## Given task A
Set down word for word the part of the passage on co-operation starting with "Then I want" and going on through "awkward position.".
## Given task B
According to the passage on co-operation, why can't the Order adopt the Co-operator point of view? Answer in one to three sentences.

## Passage given
───
Then I want to deal with politics here for a moment, if you will allow me.
We must be able to co-operate with the Co-operator and with the
Non-Co-operator. I myself am a Co-operator, but I respect the man who
non-co-operates, because that is his point of view; I respect him because he
has grit enough to think for himself. I do not want you to think that,
because I am a Co-operator, the Order is expected to adopt that point of
view. It cannot; it is international body, and I, who am for the moment at
the head of the Order, cannot, and will not, make the Order either one or
the other, and you will not force me I am sure, to put myself in a very
awkward position.
───
## Dataset section
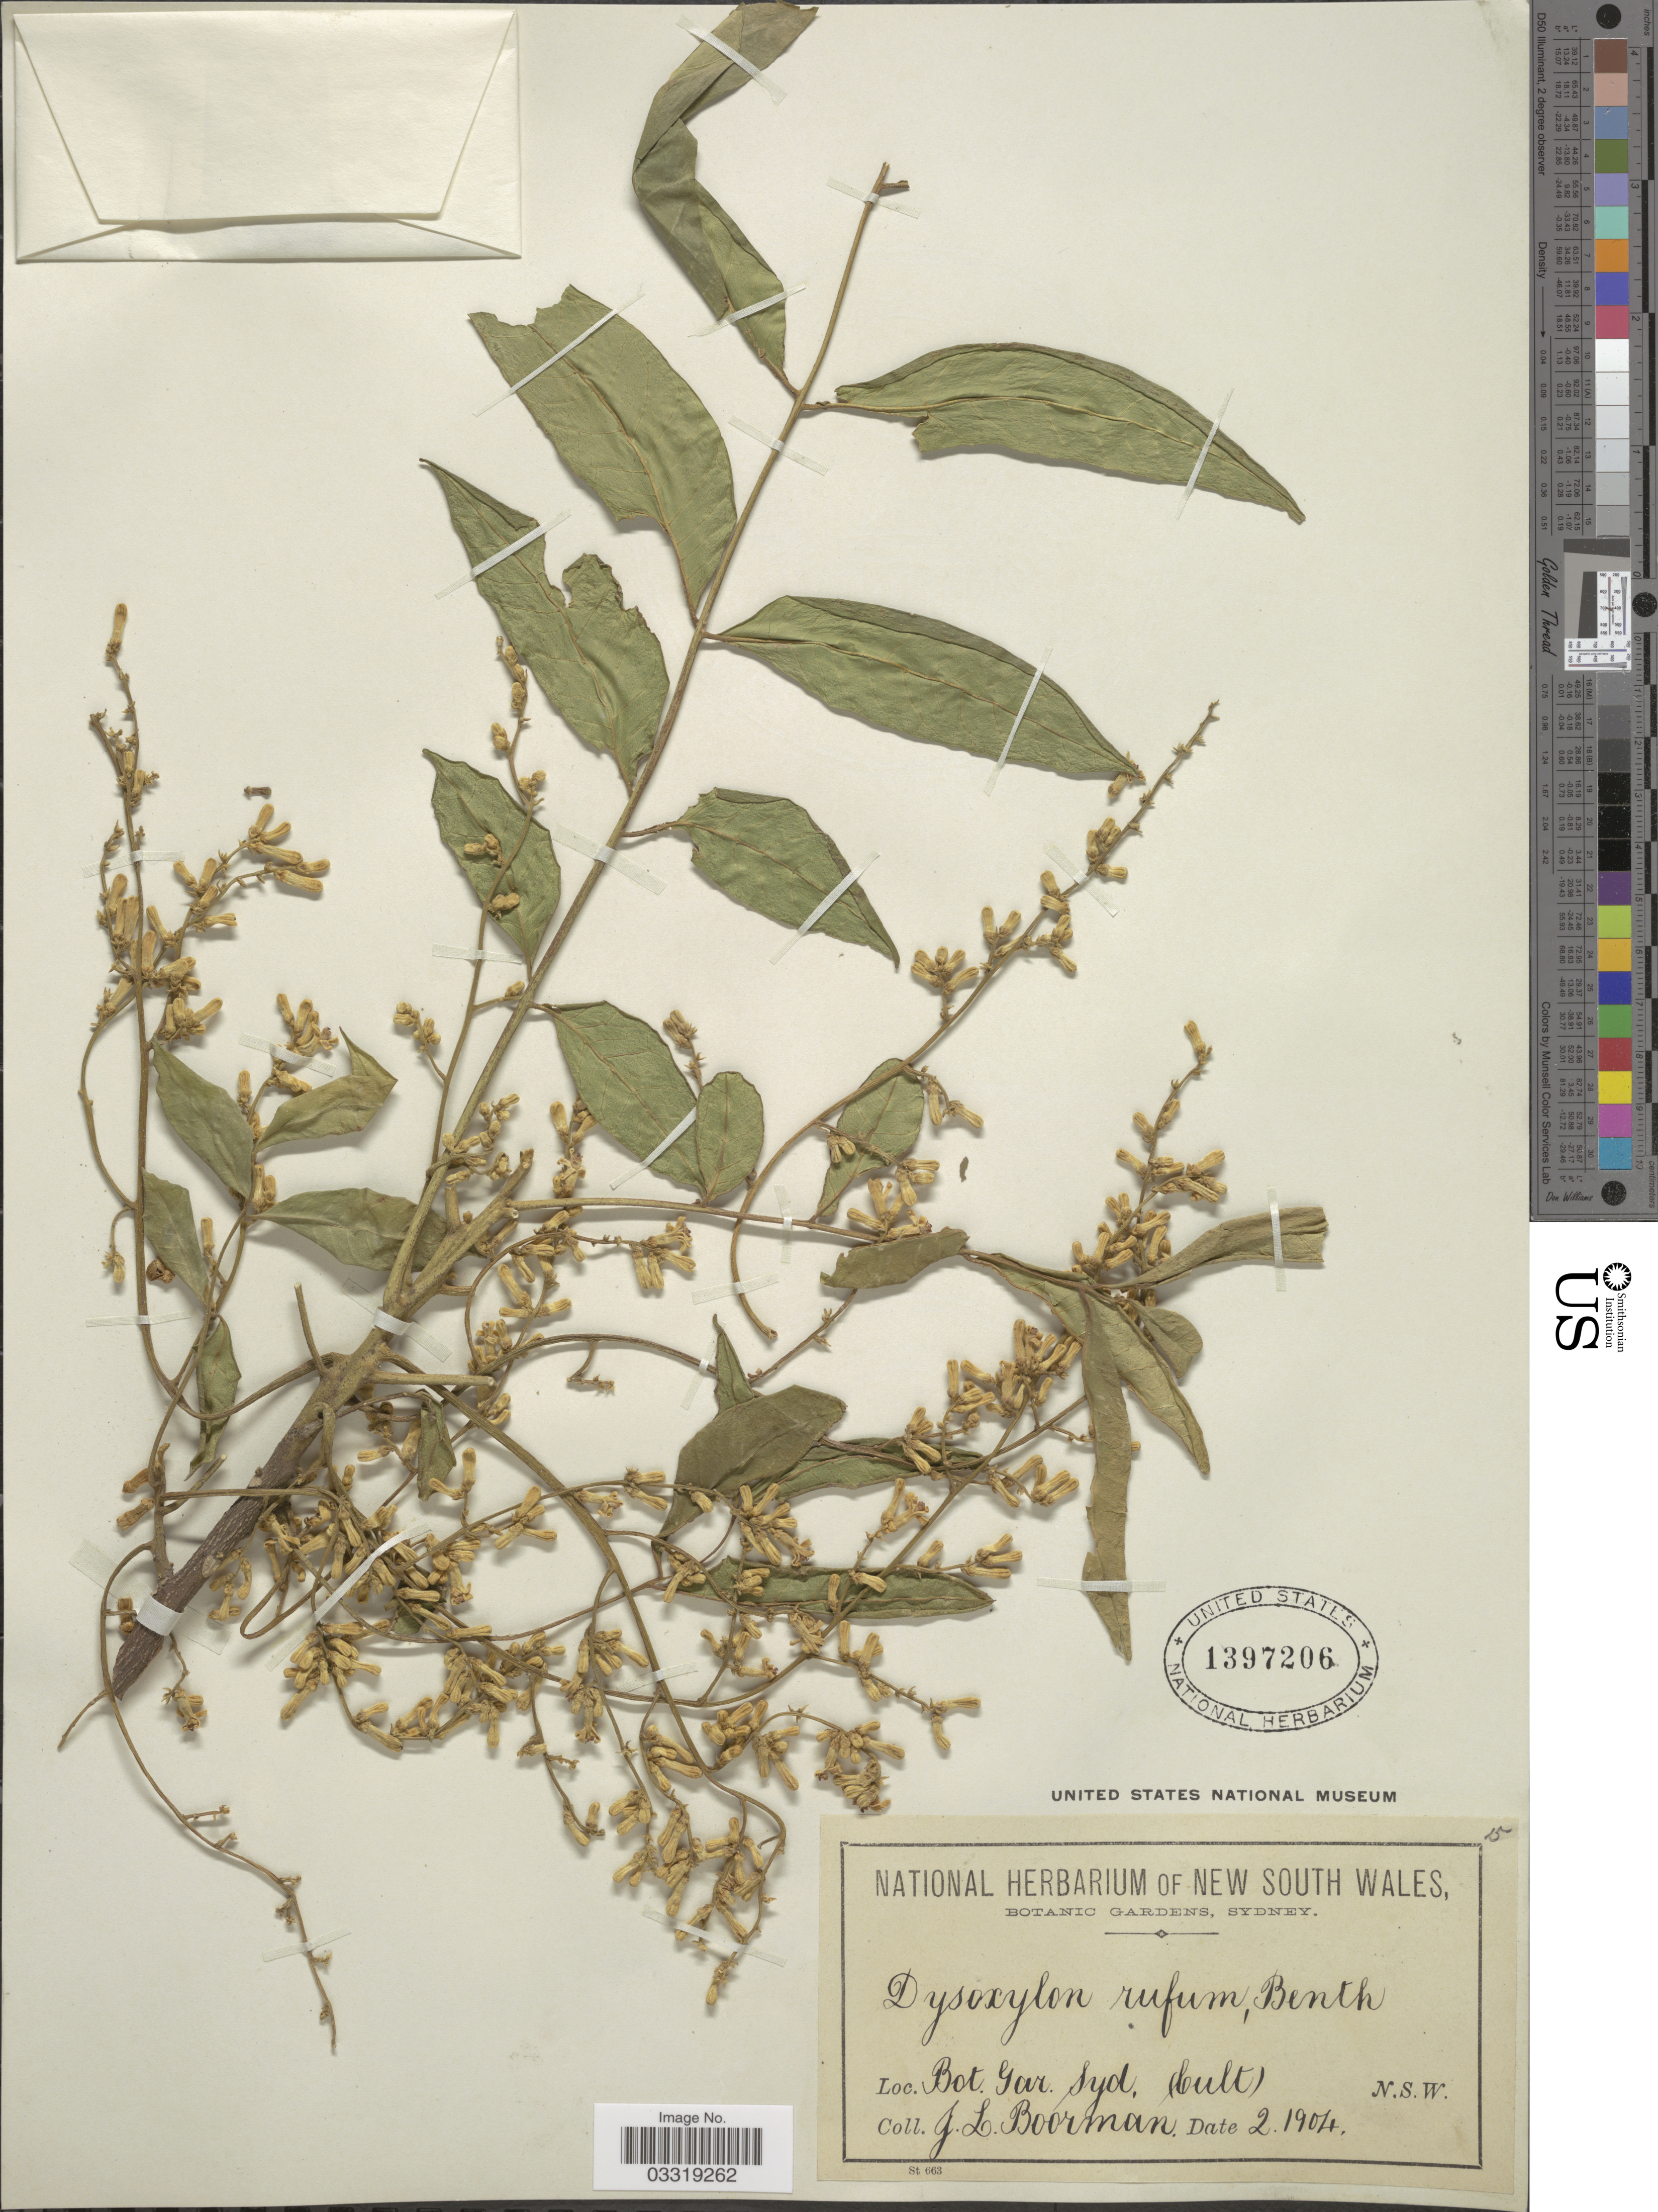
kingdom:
───
## Right answer A
Then I want to deal with politics here for a moment, if you will allow me.
We must be able to co-operate with the Co-operator and with the
Non-Co-operator. I myself am a Co-operator, but I respect the man who
non-co-operates, because that is his point of view; I respect him because he
has grit enough to think for himself. I do not want you to think that,
because I am a Co-operator, the Order is expected to adopt that point of
view. It cannot; it is international body, and I, who am for the moment at
the head of the Order, cannot, and will not, make the Order either one or
the other, and you will not force me I am sure, to put myself in a very
awkward position.

## Right answer B
The Order cannot adopt that view because it is an international body. For that reason, the speaker is a Co-operator but will not make the Order either one or the other.